One major draw of corporate bonds is their strong returns. Yields on some government bonds have repeatedly plunged to new record lows. The U.S. government sold $12 billion worth of 30-year Treasury bonds for a 2.172% yield on July 13, 2016, breaking the previous record of 2.43% set in January 2015. The yields on German 10-year bonds also ventured into record-low territory, selling with a yield of negative 0.05%.
In contrast to these record lows, corporate bonds representing high-quality companies and maturing in seven to 10 years paid 3.14% yields on July 14, 2016. One year earlier, these securities were paying a yield of 3.92%.
Many corporate bonds trade in the secondary market, which permits investors to buy and sell these securities after they have been issued. By doing so, investors can potentially benefit from selling bonds that have risen in price, or buying bonds after a price decline.
Some corporate bonds are thinly traded. Market participants looking to sell these securities should also know that numerous variables could affect their transactions, including interest rates, the credit rating of their bonds and the size of their position.
There are many types of corporate bonds, such as short-term bonds with maturities of five years or less, medium-term bonds that mature in five to 12 years and long-term bonds that mature in more than 12 years.
Beyond maturity considerations, corporate bonds may offer many different coupon structures. Bonds that have a zero-coupon rate do not make any interest payments. Instead, governments, government agencies and companies issue bonds with zero-coupon rates at a discount to their par value. Bonds with a fixed coupon rate pay the same interest rate until they reach maturity, usually on an annual or semiannual basis.
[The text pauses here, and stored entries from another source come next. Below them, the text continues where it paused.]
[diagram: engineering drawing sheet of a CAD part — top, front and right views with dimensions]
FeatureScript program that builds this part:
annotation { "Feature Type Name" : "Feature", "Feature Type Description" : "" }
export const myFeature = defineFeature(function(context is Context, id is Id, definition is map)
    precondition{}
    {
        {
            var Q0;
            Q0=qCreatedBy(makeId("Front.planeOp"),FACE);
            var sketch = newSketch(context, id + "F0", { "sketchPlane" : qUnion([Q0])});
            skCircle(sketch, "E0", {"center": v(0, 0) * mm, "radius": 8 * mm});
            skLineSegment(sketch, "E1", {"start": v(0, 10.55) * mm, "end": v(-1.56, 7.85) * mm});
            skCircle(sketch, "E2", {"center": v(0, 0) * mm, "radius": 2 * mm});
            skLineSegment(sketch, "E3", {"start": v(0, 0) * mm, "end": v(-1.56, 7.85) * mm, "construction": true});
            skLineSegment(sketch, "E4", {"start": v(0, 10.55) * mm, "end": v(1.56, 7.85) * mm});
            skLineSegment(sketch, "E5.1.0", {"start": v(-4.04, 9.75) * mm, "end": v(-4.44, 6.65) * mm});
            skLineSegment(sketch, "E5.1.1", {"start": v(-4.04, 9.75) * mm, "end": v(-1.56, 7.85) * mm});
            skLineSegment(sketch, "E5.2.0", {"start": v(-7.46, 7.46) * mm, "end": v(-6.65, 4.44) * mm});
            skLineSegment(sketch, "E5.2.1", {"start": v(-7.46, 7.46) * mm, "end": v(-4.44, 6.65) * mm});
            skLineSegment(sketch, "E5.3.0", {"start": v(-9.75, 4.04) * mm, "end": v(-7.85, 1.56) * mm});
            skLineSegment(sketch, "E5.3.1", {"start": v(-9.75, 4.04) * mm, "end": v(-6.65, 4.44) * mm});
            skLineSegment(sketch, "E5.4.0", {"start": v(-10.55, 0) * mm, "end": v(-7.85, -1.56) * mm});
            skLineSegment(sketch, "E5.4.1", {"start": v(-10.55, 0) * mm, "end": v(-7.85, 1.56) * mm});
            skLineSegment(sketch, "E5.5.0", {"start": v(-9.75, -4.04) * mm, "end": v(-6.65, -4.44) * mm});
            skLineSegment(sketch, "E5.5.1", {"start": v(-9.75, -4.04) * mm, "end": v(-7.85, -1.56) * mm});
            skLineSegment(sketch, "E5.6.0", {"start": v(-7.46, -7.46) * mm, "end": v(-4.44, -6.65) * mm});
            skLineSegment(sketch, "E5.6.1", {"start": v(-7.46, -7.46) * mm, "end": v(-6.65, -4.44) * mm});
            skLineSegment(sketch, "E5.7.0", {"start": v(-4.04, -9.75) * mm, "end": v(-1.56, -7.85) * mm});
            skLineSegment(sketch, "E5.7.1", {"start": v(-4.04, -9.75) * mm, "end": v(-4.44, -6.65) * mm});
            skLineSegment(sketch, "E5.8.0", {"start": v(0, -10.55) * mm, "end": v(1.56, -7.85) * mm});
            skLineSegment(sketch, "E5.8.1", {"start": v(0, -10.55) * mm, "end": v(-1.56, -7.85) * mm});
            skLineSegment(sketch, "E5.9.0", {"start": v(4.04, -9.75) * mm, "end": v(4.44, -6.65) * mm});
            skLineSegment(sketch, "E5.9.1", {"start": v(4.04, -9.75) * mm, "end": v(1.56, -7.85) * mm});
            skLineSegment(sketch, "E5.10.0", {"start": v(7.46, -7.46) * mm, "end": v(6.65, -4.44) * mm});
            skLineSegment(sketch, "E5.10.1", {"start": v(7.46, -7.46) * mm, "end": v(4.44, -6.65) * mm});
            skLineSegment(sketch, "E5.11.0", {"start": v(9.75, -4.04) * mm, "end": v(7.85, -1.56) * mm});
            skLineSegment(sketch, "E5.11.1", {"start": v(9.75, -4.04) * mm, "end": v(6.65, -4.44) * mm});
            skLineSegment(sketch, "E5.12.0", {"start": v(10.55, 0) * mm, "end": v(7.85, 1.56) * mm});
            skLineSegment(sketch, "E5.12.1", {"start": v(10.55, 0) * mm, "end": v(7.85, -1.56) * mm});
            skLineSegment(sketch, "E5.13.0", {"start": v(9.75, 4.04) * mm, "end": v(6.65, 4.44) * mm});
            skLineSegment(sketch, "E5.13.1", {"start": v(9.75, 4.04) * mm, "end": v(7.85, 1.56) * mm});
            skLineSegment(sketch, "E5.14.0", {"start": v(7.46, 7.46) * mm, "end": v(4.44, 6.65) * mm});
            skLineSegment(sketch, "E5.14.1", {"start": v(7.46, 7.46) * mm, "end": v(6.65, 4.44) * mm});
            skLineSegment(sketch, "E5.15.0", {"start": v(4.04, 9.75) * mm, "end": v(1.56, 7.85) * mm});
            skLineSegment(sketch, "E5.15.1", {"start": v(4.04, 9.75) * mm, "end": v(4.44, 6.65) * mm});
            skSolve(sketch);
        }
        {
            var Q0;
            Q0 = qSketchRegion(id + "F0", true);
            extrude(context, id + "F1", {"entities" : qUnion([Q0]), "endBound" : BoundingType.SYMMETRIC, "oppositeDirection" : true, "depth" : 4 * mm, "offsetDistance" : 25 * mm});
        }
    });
The interest rates for bonds with floating coupon rates are based on a benchmark, such as the Consumer Price Index (CPI) or the London Interbank Offered Rate (LIBOR), adding a certain number of basis points (bps) to the benchmark. The interest payments change along with the benchmark.
A step coupon rate provides interest payments that change at predetermined times, and usually increase. Most of these securities come with a call provision, meaning that investors receive the initial interest rate until the call date. After reaching the call date, the issuer either calls the bond or hikes the interest rate.
One major risk of corporate bonds is credit risk. If the issuer goes out of business, the investor may not receive interest payments or get his or her principal back. This contrasts with bonds that have been issued by a government with a high credit rating, as this entity could theoretically increase taxes to make payments to bondholders.
Another notable risk is event risk. Companies could face unforeseen circumstances that could undermine their ability to generate cash flow. The interest payments – or repayment of principal – associated with a bond depend on an issuer’s ability to generate this cash flow. Corporate bonds can provide a reliable stream of income for investors. These debt-based securities became particularly attractive after the financial crisis, as central bank stimulus helped push the yields on many fixed-income securities lower. Interested investors can choose from many different kinds of corporate bonds, and these securities frequently enjoy substantial liquidity. However, corporate bonds also have their own unique drawbacks.
Corporate Bond Indices
Corporate bond indices include the Barclays Corporate Bond Index, S&P U.S. Issued Investment Grade Corporate Bond Index (SPUSCIG), the Citigroup US Broad Investment Grade Credit Index, the JPMorgan US Liquid Index (JULI), and the Dow Jones Corporate Bond Index.